- Task -
Nothing but the lines below between the line holding "Wir informieren Sie" and the line holding "Recientemente, en la sede de las Naciones", inclusive, should appear in the answer, each set down exactly.

Data items:
▼

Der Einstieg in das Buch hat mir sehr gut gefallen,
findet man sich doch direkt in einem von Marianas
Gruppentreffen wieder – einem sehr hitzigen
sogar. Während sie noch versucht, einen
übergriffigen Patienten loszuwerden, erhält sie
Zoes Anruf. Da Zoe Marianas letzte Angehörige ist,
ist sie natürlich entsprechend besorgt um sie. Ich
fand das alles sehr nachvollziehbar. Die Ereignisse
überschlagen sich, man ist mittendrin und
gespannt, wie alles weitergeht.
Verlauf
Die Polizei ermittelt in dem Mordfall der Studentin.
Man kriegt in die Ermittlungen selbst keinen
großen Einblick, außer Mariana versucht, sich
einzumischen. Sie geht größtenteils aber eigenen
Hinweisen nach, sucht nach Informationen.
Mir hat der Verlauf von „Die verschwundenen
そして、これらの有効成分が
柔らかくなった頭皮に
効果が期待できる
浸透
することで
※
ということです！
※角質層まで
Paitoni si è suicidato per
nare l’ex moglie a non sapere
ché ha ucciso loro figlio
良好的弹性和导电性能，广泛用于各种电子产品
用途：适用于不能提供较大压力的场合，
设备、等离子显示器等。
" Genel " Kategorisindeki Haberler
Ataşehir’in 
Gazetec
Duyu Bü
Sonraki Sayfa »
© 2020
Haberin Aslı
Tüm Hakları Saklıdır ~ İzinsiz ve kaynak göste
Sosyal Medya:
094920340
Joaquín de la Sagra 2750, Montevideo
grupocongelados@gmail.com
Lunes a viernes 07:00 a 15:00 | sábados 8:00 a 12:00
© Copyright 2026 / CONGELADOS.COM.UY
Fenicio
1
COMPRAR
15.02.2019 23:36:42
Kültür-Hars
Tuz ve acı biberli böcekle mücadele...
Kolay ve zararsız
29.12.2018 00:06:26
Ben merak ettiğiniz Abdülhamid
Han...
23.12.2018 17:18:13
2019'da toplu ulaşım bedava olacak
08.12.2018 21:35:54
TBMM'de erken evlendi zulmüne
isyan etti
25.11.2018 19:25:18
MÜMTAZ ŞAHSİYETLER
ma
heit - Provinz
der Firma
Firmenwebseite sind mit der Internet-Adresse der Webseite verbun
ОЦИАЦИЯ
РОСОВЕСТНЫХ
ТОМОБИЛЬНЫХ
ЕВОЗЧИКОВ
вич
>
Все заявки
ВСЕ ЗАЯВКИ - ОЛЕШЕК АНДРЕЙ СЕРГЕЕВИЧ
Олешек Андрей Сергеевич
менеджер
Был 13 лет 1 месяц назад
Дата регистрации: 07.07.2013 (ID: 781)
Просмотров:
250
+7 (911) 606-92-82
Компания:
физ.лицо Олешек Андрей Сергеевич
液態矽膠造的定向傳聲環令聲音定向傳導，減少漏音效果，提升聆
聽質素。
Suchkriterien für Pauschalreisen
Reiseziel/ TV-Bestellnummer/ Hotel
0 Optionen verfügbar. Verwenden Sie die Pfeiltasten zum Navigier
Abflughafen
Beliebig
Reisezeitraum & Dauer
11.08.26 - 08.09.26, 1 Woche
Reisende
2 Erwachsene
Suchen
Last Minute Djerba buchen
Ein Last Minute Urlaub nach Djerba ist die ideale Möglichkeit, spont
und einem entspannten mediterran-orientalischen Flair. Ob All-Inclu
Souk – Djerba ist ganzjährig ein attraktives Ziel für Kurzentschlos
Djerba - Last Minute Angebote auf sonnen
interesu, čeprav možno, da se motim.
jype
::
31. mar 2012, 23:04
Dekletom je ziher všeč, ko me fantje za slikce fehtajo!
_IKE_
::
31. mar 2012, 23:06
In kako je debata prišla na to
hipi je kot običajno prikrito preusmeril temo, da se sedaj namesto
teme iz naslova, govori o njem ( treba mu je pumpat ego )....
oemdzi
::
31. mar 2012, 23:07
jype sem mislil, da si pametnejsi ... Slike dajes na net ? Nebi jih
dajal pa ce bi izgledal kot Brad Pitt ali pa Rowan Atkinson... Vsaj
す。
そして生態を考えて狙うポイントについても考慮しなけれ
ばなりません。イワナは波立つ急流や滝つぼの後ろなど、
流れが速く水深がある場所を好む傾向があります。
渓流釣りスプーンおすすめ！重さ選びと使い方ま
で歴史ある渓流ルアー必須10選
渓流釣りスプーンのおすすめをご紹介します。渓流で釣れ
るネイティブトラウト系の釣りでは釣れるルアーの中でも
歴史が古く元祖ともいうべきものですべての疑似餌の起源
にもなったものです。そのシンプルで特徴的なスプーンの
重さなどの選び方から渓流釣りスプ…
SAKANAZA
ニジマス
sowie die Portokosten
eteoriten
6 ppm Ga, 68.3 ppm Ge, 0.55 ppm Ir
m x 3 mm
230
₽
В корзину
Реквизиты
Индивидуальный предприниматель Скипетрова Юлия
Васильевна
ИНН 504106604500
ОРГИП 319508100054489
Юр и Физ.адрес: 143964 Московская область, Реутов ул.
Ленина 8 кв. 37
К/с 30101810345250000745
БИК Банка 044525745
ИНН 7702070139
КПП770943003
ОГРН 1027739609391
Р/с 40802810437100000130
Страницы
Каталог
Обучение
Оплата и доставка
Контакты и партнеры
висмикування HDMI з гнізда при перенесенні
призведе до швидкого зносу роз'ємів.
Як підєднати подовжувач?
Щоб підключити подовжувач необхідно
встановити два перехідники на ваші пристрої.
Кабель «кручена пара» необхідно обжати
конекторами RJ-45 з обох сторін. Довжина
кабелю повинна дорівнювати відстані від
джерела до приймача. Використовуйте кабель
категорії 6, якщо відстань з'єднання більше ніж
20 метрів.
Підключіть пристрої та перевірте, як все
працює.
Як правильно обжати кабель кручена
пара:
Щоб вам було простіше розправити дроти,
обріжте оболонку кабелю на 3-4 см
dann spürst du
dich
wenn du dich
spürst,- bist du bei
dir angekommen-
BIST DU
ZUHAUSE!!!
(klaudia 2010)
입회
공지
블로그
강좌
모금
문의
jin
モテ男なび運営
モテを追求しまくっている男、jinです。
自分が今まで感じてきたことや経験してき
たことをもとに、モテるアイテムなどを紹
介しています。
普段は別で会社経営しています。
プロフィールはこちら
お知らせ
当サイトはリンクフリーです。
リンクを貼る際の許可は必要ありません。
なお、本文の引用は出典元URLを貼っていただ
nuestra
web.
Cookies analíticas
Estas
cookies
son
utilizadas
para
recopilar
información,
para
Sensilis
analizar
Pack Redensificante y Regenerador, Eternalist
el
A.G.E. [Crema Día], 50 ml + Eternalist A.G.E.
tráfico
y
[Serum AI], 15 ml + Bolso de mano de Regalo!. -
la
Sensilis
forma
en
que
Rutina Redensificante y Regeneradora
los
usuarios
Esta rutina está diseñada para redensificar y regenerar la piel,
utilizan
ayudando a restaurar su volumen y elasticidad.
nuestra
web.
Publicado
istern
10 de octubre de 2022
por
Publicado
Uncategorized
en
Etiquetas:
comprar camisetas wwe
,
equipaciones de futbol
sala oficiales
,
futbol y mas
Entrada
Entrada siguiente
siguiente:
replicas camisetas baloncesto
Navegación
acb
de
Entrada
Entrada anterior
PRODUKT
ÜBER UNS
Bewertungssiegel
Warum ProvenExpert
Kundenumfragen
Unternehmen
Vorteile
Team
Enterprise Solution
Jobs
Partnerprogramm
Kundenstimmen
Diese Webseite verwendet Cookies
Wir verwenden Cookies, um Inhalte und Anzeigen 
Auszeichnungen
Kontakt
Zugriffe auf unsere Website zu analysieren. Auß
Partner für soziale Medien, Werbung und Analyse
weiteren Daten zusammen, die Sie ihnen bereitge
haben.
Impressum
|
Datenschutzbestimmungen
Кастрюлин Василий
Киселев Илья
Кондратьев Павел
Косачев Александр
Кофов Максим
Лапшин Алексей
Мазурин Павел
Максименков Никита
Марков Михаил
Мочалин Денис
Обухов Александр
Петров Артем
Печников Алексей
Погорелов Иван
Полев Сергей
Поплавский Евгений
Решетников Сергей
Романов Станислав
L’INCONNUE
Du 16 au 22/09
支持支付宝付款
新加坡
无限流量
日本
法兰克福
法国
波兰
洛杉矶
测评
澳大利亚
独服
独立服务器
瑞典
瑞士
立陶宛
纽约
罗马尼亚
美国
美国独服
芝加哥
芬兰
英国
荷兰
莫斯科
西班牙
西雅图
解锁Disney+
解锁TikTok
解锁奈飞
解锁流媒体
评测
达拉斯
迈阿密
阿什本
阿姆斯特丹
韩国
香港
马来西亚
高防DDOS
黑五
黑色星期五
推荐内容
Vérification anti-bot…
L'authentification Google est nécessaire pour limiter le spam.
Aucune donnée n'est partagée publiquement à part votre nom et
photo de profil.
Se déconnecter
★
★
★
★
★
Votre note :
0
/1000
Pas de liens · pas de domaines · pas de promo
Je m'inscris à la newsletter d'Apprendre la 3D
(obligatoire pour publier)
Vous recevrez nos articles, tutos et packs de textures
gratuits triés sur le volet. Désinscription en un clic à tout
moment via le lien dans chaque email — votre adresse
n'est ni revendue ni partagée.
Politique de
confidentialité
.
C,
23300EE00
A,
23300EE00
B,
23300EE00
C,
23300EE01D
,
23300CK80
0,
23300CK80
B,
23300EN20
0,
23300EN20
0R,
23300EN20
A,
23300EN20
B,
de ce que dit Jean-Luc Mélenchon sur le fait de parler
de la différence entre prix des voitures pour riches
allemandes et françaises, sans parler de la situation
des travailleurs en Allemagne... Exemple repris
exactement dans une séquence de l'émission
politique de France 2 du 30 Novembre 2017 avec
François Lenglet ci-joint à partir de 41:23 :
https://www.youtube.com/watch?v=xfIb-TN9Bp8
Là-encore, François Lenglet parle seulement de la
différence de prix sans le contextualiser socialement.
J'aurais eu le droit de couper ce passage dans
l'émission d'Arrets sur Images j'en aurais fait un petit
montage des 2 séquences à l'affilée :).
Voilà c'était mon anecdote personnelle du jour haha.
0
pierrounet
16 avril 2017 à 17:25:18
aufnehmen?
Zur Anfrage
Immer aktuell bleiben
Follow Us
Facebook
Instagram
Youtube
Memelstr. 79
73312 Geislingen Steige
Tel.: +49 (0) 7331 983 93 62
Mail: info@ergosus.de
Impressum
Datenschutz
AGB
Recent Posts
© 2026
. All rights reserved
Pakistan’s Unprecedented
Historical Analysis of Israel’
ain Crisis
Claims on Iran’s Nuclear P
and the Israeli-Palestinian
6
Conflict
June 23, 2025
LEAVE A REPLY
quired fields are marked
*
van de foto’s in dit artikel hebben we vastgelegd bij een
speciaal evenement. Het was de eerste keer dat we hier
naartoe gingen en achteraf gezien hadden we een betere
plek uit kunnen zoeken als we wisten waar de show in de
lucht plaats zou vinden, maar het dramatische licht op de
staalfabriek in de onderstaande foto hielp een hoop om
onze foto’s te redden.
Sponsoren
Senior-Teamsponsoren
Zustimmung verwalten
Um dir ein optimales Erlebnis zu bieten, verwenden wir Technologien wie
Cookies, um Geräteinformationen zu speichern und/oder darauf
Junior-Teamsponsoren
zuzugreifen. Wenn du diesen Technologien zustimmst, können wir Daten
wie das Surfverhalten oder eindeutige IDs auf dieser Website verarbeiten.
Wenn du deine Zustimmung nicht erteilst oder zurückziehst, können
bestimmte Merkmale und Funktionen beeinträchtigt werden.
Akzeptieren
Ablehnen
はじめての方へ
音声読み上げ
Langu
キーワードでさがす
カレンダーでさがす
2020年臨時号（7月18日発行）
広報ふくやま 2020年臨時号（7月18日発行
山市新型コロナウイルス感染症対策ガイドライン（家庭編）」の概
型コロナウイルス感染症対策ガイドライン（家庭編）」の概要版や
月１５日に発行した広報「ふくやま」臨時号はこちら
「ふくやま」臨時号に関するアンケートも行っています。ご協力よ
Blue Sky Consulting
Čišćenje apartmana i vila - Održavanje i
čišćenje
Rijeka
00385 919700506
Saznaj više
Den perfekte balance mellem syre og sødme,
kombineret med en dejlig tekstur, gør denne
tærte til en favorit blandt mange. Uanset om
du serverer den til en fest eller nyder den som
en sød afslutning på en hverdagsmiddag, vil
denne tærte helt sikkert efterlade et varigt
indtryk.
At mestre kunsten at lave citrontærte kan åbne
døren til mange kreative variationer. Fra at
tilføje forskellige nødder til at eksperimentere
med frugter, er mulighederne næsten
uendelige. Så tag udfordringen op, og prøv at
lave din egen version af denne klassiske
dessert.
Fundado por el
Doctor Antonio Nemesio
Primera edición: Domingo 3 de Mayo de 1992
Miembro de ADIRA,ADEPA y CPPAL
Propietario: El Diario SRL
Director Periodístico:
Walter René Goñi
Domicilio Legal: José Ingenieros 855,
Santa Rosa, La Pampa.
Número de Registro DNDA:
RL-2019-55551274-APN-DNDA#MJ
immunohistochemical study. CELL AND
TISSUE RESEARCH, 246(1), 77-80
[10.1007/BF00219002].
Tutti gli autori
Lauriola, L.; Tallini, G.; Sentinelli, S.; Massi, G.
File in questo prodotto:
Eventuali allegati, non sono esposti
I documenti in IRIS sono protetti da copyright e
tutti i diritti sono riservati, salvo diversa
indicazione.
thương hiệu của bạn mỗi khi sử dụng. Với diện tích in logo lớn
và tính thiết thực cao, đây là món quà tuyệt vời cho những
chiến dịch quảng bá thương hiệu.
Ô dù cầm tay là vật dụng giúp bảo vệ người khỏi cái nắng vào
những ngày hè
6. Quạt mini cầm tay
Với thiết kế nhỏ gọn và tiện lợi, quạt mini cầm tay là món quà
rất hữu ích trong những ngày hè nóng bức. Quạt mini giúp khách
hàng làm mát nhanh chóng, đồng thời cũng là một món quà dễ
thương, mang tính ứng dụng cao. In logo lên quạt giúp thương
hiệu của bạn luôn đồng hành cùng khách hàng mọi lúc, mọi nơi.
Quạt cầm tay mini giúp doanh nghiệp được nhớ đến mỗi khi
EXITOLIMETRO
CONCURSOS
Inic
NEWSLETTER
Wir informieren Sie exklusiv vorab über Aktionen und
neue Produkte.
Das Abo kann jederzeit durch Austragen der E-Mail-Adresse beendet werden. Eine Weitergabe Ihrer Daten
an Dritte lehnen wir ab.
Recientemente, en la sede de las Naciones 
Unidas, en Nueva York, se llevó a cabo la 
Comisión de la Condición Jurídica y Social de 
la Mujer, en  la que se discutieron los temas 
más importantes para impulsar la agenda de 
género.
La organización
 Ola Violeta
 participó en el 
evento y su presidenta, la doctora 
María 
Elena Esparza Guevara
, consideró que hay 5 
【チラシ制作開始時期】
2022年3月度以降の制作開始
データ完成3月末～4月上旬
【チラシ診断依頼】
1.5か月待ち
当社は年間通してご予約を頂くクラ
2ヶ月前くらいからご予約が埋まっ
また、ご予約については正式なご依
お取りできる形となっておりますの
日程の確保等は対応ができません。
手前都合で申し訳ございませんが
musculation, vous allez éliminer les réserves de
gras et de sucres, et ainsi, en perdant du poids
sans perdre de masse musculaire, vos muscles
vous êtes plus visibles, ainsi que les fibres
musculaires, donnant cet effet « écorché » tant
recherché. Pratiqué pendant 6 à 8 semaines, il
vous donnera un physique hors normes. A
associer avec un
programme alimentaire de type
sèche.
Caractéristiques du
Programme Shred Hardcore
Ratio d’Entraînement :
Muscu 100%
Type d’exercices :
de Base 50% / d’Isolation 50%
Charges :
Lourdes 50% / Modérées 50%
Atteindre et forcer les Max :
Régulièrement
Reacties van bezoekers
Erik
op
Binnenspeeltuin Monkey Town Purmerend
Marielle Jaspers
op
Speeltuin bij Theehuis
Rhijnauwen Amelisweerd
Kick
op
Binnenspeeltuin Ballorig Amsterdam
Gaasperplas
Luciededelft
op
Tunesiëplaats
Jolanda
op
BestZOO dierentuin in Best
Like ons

▲

- Output -
Wir informieren Sie exklusiv vorab über Aktionen und
neue Produkte.
Das Abo kann jederzeit durch Austragen der E-Mail-Adresse beendet werden. Eine Weitergabe Ihrer Daten
an Dritte lehnen wir ab.
Recientemente, en la sede de las Naciones 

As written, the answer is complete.